Di conseguenza, il preteso vizio di motivazione “può dirsi sussistente solo quando, nel ragionamento del giudice di merito, sia rinvenibile traccia evidente del mancato (o insufficiente) esame dei punti decisivi della controversia, prospettati dalle parti o rilevabili d’ufficio, ovvero quando esista insanabile contrasto tra le argomentazioni complessivamente adottate, tale da non consentire l’identificazione del procedimento logico-giuridico posto a base della decisione” (ex multis, Cass. n. 8718/2005). Inoltre, l’omissione o insufficienza della motivazione resta integrata solo a fronte di una totale obliterazione di elementi che potrebbero condurre ad una diversa decisione, ovvero di una palese illogicità del tessuto argomentativo, ma non anche per eventuali divergenze valutative sul significato attribuito dal giudice agli elementi delibati, non essendo il giudizio per cassazione un terzo grado di merito (Cass.
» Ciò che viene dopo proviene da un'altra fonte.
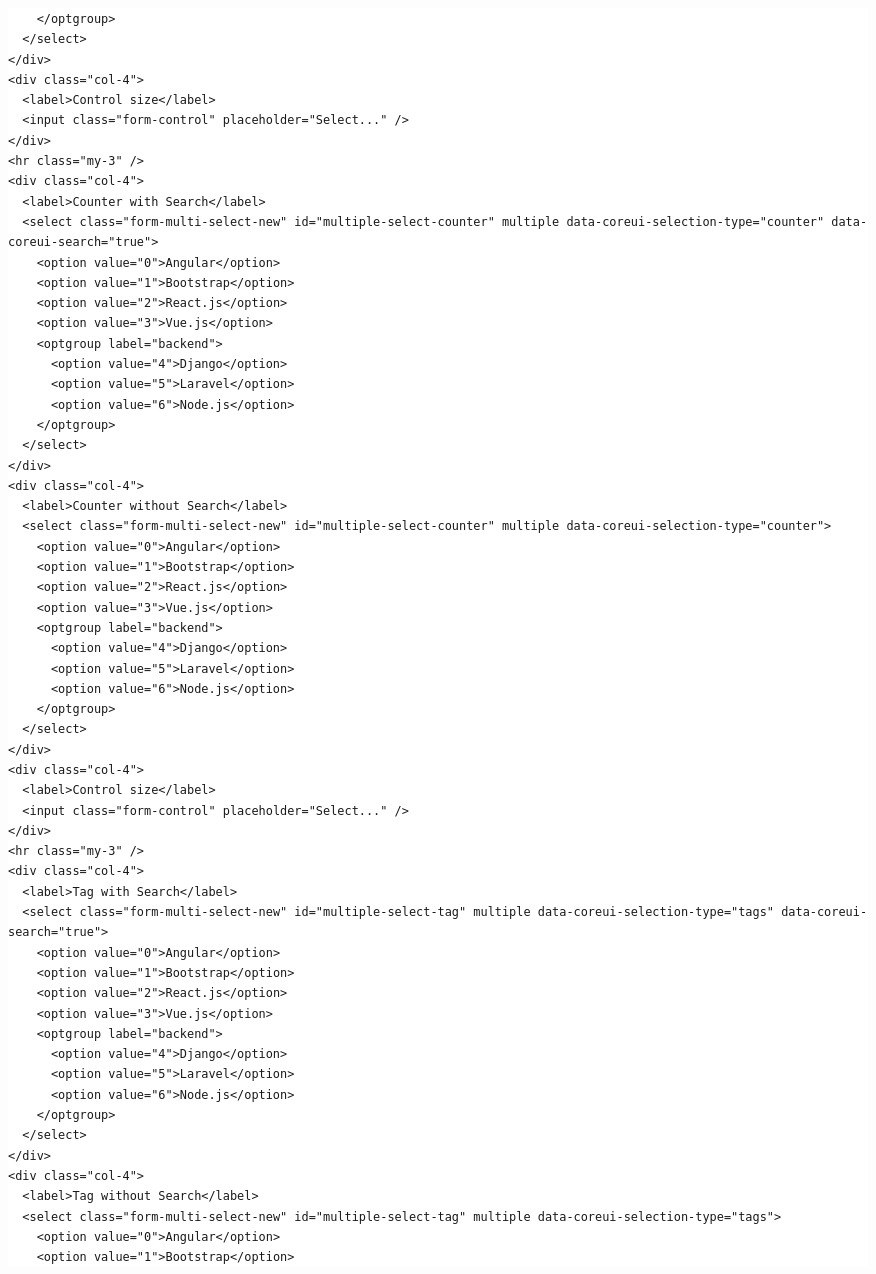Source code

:         </optgroup>
      </select>
    </div>
    <div class="col-4">
      <label>Control size</label>
      <input class="form-control" placeholder="Select..." />
    </div>
    <hr class="my-3" />
    <div class="col-4">
      <label>Counter with Search</label>
      <select class="form-multi-select-new" id="multiple-select-counter" multiple data-coreui-selection-type="counter" data-coreui-search="true">
        <option value="0">Angular</option>
        <option value="1">Bootstrap</option>
        <option value="2">React.js</option>
        <option value="3">Vue.js</option>
        <optgroup label="backend">
          <option value="4">Django</option>
          <option value="5">Laravel</option>
          <option value="6">Node.js</option>
        </optgroup>
      </select>
    </div>
    <div class="col-4">
      <label>Counter without Search</label>
      <select class="form-multi-select-new" id="multiple-select-counter" multiple data-coreui-selection-type="counter">
        <option value="0">Angular</option>
        <option value="1">Bootstrap</option>
        <option value="2">React.js</option>
        <option value="3">Vue.js</option>
        <optgroup label="backend">
          <option value="4">Django</option>
          <option value="5">Laravel</option>
          <option value="6">Node.js</option>
        </optgroup>
      </select>
    </div>
    <div class="col-4">
      <label>Control size</label>
      <input class="form-control" placeholder="Select..." />
    </div>
    <hr class="my-3" />
    <div class="col-4">
      <label>Tag with Search</label>
      <select class="form-multi-select-new" id="multiple-select-tag" multiple data-coreui-selection-type="tags" data-coreui-search="true">
        <option value="0">Angular</option>
        <option value="1">Bootstrap</option>
        <option value="2">React.js</option>
        <option value="3">Vue.js</option>
        <optgroup label="backend">
          <option value="4">Django</option>
          <option value="5">Laravel</option>
          <option value="6">Node.js</option>
        </optgroup>
      </select>
    </div>
    <div class="col-4">
      <label>Tag without Search</label>
      <select class="form-multi-select-new" id="multiple-select-tag" multiple data-coreui-selection-type="tags">
        <option value="0">Angular</option>
        <option value="1">Bootstrap</option>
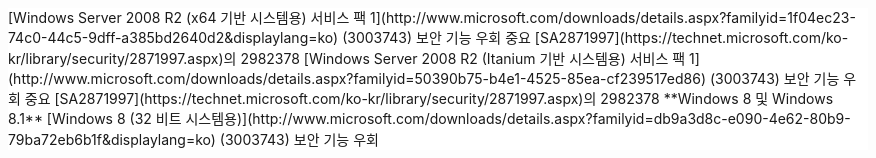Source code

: </td>
</tr>
<tr>
<td style="border:1px solid black;">
[Windows Server 2008 R2 (x64 기반 시스템용) 서비스 팩 1](http://www.microsoft.com/downloads/details.aspx?familyid=1f04ec23-74c0-44c5-9dff-a385bd2640d2&displaylang=ko)  
(3003743)

</td>
<td style="border:1px solid black;">
보안 기능 우회

</td>
<td style="border:1px solid black;">
중요

</td>
<td style="border:1px solid black;">
[SA2871997](https://technet.microsoft.com/ko-kr/library/security/2871997.aspx)의 2982378

</td>
</tr>
<tr>
<td style="border:1px solid black;">
[Windows Server 2008 R2 (Itanium 기반 시스템용) 서비스 팩 1](http://www.microsoft.com/downloads/details.aspx?familyid=50390b75-b4e1-4525-85ea-cf239517ed86)  
(3003743)

</td>
<td style="border:1px solid black;">
보안 기능 우회

</td>
<td style="border:1px solid black;">
중요

</td>
<td style="border:1px solid black;">
[SA2871997](https://technet.microsoft.com/ko-kr/library/security/2871997.aspx)의 2982378

</td>
</tr>
<tr>
<td style="border:1px solid black;" colspan="4">
**Windows 8 및 Windows 8.1**

</td>
</tr>
<tr>
<td style="border:1px solid black;">
[Windows 8 (32 비트 시스템용)](http://www.microsoft.com/downloads/details.aspx?familyid=db9a3d8c-e090-4e62-80b9-79ba72eb6b1f&displaylang=ko)  
(3003743)

</td>
<td style="border:1px solid black;">
보안 기능 우회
S.U. n. 24148/2013; Cass. n. 12779/2015 e n. 12799/2014).
Del resto, esercitandosi l’ufficio motivazionale su un percorso argomentativo che presuppone, in ragione della natura presuntiva dell’accertamento, la selezione del materiale indiziario e quindi la valutazione degli elementi provvisti della necessaria concludenza probatoria, il riesame di essi che si richiede laddove non siano evidenziabili vizi logici, costituisce accertamento di merito che esula notoriamente dai limiti del controllo di logicità della motivazione affidato a questa Corte.
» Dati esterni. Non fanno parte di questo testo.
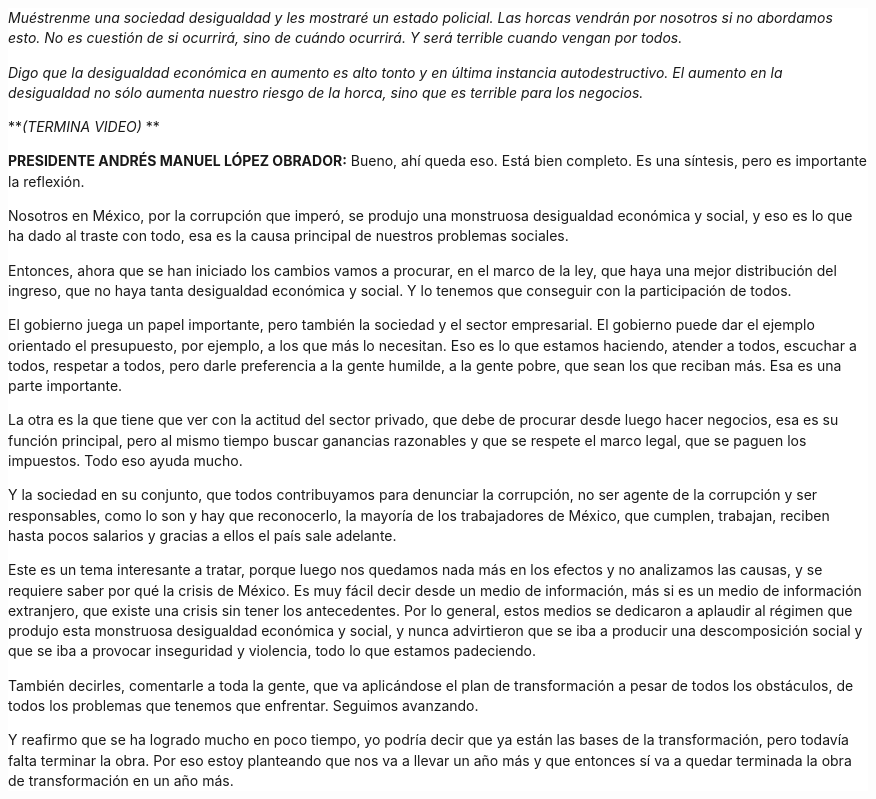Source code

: _Muéstrenme una sociedad desigualdad y les mostraré un estado policial. Las
horcas vendrán por nosotros si no abordamos esto. No es cuestión de si
ocurrirá, sino de cuándo ocurrirá. Y será terrible cuando vengan por todos._

_Digo que la desigualdad económica en aumento es alto tonto y en última
instancia autodestructivo. El aumento en la desigualdad no sólo aumenta
nuestro riesgo de la horca, sino que es terrible para los negocios._

**_(TERMINA VIDEO)_ **

**PRESIDENTE ANDRÉS MANUEL LÓPEZ OBRADOR:** Bueno, ahí queda eso. Está bien
completo. Es una síntesis, pero es importante la reflexión.

Nosotros en México, por la corrupción que imperó, se produjo una monstruosa
desigualdad económica y social, y eso es lo que ha dado al traste con todo,
esa es la causa principal de nuestros problemas sociales.

Entonces, ahora que se han iniciado los cambios vamos a procurar, en el marco
de la ley, que haya una mejor distribución del ingreso, que no haya tanta
desigualdad económica y social. Y lo tenemos que conseguir con la
participación de todos.

El gobierno juega un papel importante, pero también la sociedad y el sector
empresarial. El gobierno puede dar el ejemplo orientado el presupuesto, por
ejemplo, a los que más lo necesitan. Eso es lo que estamos haciendo, atender a
todos, escuchar a todos, respetar a todos, pero darle preferencia a la gente
humilde, a la gente pobre, que sean los que reciban más. Esa es una parte
importante.

La otra es la que tiene que ver con la actitud del sector privado, que debe de
procurar desde luego hacer negocios, esa es su función principal, pero al
mismo tiempo buscar ganancias razonables y que se respete el marco legal, que
se paguen los impuestos. Todo eso ayuda mucho.

Y la sociedad en su conjunto, que todos contribuyamos para denunciar la
corrupción, no ser agente de la corrupción y ser responsables, como lo son y
hay que reconocerlo, la mayoría de los trabajadores de México, que cumplen,
trabajan, reciben hasta pocos salarios y gracias a ellos el país sale
adelante.

Este es un tema interesante a tratar, porque luego nos quedamos nada más en
los efectos y no analizamos las causas, y se requiere saber por qué la crisis
de México. Es muy fácil decir desde un medio de información, más si es un
medio de información extranjero, que existe una crisis sin tener los
antecedentes. Por lo general, estos medios se dedicaron a aplaudir al régimen
que produjo esta monstruosa desigualdad económica y social, y nunca
advirtieron que se iba a producir una descomposición social y que se iba a
provocar inseguridad y violencia, todo lo que estamos padeciendo.

También decirles, comentarle a toda la gente, que va aplicándose el plan de
transformación a pesar de todos los obstáculos, de todos los problemas que
tenemos que enfrentar. Seguimos avanzando.

Y reafirmo que se ha logrado mucho en poco tiempo, yo podría decir que ya
están las bases de la transformación, pero todavía falta terminar la obra. Por
eso estoy planteando que nos va a llevar un año más y que entonces sí va a
quedar terminada la obra de transformación en un año más.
La CTR ha dato conto di avere esaminato gli elementi forniti ed ha effettuato una adeguata disamina della realtà fattuale, rendendo, così, possibile il controllo sulla logicità del ragionamento sviluppato per giungere alla rassegnata decisione.
Il ricorso deve essere, pertanto, rigettato.
Le spese seguono la soccombenza
P.Q.M.
Rigetta il ricorso e condanna parte contribuente al pagamento delle spese processuali che liquida in €4000,00 oltre alle spese prenotate a debito.